Serves 8 to 10
Fresh horseradish adds a spicy kick and celery root adds an
herbaceous, peppery bite in this vamped up classic dish. You can usually find it in the winter with the other root vegetables. If not, choose a jarred brand that is free of oil or added sugar. Drain it and give it a quick rinse before using.
2 ½ pounds Yukon gold potato, chopped into 1” chunks
1 medium celery root (about 1 pound), peeled and cut into ½” chunks
6” piece horseradish, peeled, chopped (about 1 cup), or 1 (6 oz) jar prepared horseradish, drained and rinsed
1 cup plain non-dairy milk (like soy or almond)
4 cloves garlic
2 tablespoons Dijon mustard
1/4 teaspoon salt
Celery leaves, for garnish
To make Horseradish Celery Root Mash: Combine potatoes, celery root, horseradish, and garlic cloves in a large pot. Add enough water to cover by 1”. Bring to a boil. Then cover and reduce heat to a simmer. Cook until potatoes and celery root are tender, about 25 minutes.
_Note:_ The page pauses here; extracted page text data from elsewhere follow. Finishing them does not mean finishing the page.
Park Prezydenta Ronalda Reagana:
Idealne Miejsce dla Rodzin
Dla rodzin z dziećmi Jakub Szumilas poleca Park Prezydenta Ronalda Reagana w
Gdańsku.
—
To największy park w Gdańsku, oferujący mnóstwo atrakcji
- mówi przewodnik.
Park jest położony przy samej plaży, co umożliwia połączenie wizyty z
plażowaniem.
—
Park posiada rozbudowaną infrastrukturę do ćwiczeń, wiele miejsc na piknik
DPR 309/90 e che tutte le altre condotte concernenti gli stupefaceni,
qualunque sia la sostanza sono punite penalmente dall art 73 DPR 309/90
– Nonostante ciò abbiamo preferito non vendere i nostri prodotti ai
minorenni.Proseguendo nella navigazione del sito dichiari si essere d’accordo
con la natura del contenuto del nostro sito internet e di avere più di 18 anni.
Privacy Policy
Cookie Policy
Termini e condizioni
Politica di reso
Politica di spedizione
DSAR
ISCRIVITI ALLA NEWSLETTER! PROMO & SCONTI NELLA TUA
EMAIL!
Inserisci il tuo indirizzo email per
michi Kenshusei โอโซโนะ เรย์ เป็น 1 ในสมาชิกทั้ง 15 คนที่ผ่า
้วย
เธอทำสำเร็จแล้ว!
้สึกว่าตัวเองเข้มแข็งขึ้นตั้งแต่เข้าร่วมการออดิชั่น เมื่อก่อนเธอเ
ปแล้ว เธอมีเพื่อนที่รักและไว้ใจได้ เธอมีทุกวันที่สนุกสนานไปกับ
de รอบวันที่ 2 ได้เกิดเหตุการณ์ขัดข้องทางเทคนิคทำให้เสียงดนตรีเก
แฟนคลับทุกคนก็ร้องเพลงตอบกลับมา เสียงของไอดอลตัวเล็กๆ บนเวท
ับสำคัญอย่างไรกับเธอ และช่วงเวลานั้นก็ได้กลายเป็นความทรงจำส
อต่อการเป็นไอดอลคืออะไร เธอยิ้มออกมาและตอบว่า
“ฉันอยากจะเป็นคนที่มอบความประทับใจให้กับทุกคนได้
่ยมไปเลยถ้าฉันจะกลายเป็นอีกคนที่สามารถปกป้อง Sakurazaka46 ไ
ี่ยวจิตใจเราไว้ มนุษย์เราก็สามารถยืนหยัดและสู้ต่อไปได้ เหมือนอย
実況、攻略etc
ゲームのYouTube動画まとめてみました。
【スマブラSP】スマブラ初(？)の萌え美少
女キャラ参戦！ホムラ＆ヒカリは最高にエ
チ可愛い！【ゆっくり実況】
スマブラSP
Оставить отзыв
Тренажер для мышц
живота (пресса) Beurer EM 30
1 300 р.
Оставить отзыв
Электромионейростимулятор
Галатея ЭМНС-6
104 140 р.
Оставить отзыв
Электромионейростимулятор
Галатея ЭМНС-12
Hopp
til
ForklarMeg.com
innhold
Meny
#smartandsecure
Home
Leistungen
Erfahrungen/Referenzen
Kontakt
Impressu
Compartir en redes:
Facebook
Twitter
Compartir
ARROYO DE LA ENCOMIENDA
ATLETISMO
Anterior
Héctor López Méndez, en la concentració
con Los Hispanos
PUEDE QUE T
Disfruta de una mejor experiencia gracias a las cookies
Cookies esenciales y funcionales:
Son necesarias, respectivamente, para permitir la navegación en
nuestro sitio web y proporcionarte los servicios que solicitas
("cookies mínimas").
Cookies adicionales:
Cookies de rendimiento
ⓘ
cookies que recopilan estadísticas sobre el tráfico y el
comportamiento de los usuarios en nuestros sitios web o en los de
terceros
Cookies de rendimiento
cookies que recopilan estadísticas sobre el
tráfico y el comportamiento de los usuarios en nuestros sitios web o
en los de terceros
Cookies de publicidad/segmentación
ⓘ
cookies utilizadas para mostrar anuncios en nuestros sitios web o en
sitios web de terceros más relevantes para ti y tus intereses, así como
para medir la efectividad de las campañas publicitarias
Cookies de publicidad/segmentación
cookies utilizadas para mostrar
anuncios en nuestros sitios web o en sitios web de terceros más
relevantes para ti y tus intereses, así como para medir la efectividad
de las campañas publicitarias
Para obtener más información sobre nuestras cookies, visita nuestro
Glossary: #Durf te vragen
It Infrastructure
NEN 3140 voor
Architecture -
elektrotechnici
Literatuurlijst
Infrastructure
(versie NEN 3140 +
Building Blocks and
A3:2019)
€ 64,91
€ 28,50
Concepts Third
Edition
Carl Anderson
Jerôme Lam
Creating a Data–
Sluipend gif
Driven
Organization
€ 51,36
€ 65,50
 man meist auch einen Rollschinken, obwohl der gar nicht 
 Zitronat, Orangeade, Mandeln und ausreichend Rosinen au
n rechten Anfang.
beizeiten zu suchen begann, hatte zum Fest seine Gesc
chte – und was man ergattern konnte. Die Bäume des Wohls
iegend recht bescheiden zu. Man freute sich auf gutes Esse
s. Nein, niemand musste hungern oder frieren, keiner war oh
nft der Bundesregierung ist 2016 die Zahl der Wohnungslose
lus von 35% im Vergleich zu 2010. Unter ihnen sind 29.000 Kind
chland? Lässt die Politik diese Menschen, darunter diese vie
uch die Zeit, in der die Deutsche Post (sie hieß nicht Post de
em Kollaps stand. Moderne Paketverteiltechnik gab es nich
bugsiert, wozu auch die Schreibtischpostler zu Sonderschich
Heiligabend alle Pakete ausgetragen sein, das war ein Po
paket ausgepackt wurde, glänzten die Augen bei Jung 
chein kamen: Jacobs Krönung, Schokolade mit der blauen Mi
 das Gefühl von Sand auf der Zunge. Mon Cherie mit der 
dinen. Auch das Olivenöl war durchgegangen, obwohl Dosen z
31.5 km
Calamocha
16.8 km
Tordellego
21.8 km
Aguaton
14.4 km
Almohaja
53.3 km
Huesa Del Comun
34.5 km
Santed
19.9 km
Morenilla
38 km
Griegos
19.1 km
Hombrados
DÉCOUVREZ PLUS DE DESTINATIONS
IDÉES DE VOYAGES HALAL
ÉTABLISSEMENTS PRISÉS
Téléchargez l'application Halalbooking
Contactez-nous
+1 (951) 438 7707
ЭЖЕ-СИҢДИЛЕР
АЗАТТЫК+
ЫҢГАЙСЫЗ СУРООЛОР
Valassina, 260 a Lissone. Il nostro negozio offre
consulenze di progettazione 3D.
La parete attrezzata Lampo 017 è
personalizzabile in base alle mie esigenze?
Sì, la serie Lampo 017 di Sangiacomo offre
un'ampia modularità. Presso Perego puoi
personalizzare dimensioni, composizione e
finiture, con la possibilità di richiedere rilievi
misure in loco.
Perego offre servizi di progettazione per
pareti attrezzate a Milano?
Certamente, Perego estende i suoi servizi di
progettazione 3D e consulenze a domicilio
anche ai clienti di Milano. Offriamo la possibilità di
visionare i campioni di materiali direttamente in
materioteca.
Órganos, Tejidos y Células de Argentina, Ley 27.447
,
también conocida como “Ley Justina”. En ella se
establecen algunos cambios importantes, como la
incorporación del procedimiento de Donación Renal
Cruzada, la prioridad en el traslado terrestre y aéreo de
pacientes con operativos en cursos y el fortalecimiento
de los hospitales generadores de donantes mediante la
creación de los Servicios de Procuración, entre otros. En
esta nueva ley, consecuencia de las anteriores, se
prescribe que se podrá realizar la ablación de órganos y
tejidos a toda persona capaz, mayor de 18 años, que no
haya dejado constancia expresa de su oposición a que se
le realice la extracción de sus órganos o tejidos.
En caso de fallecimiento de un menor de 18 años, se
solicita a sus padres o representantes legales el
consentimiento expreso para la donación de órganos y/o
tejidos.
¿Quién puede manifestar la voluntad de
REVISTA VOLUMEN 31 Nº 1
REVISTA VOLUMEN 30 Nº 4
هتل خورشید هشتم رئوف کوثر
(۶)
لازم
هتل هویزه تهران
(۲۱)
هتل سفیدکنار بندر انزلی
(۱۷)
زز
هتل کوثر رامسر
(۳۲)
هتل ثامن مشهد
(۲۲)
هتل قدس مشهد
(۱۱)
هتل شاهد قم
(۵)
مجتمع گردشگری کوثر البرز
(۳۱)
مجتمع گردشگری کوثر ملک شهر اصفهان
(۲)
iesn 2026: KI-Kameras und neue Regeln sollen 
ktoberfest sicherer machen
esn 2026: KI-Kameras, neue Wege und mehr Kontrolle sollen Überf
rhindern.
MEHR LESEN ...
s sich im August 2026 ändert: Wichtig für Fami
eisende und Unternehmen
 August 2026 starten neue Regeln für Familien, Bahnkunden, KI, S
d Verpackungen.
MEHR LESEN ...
When the potatoes and celery root are done, drain them and return them to the hot pot. Immediately add the non-dairy milk, Dijon mustard, and salt. Mash with a potato masher until well-incorporated. Add more of the non-dairy milk (or warm water) to reach desired consistency. For a smoother texture, you can whisk the mixture in a stand mixer.
Garnish with celery leaves and enjoy immediately.